In this case, plaintiff does not allege any procedural defects concerning any disciplinary proceeding resulting from the rules violation report written by defendant Ibarra. And because plaintiff was found not guilty of a violation, whether "some evidence" supported a guilty finding is not at issue.
Finally, plaintiff claims defendant Ibarra is responsible for damage to his personal property, specifically a television which was damaged during a cell search conducted by a trainee at defendant Ibarra's direction. This allegation does not support a due process violation based on deprivation of property because adequate post-deprivation remedies are provided by the state by way of the tort claims process. See Zinermon v. Burch, 494 U.S. 113, 129-32 (1990); Hudson v. Palmer, 468 U.S. 517, 533 (1984). A state's post-deprivation remedy may be adequate even though it does not provide relief identical to that available under § 1983. See Hudson, 468 U.S. at 531 n.11.
IV. CONCLUSION
The court finds plaintiff's current allegations are sufficient to state First Amendment retaliation claims against all named defendants. Plaintiff's allegations are also sufficient to state an Eighth Amendment conditions of confinement claim against defendant Zuniga. Plaintiff's allegations do not state any due process claims against any defendant.

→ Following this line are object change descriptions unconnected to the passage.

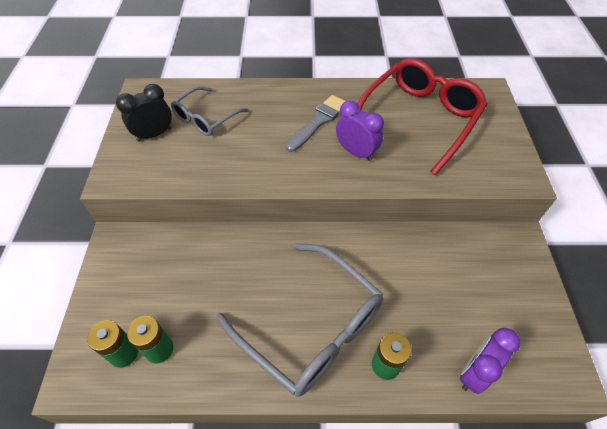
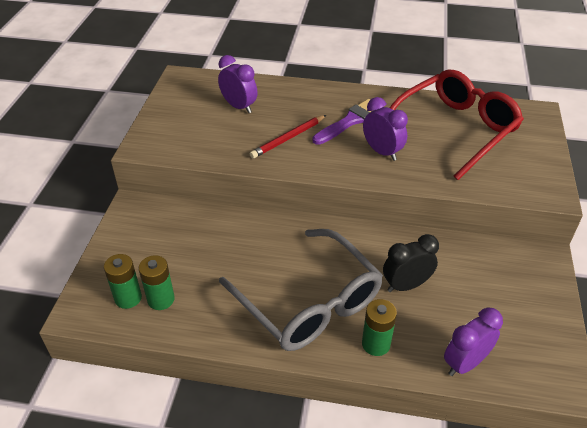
camera: 10 degrees right, 10 degrees down
black clock [116,84,172,142] -> black clock moved to [383,234,439,292]
grey glasses [171,86,249,136] -> purple clock [218,55,257,113]
grey brush [286,95,345,152] -> purple brush [313,99,372,145]
none -> red pencil [250,115,326,159]

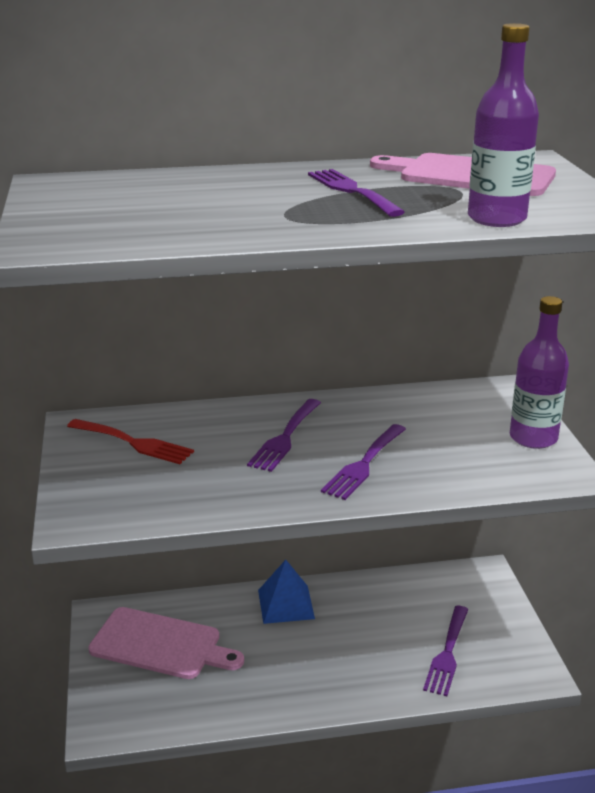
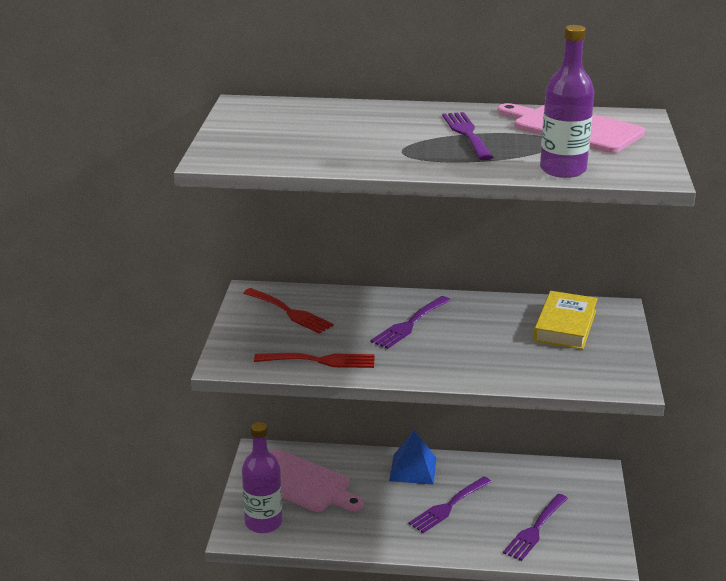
camera: 15 degrees right, 0 degrees up
purple fork [321,424,406,500] -> purple fork moved to [408,476,492,533]
purple bottle [510,296,569,449] -> purple bottle moved to [242,422,283,533]
none -> red fork [254,353,375,368]
none -> yellow book [533,291,598,350]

Based on the foregoing, the undersigned recommends that defendants' motion to dismiss (ECF No. 30) be denied.
These findings and recommendations are submitted to the United States District Judge assigned to the case, pursuant to the provisions of 28 U.S.C. § 636(b)(1). Within 14 days after being served with these findings and recommendations, any party may file written objections with the court. Responses to objections shall be filed within 14 days after service of objections. Failure to file objections within the specified time may waive the right to appeal. See Martinez v. Ylst, 951 F.2d 1153 (9th Cir. 1991).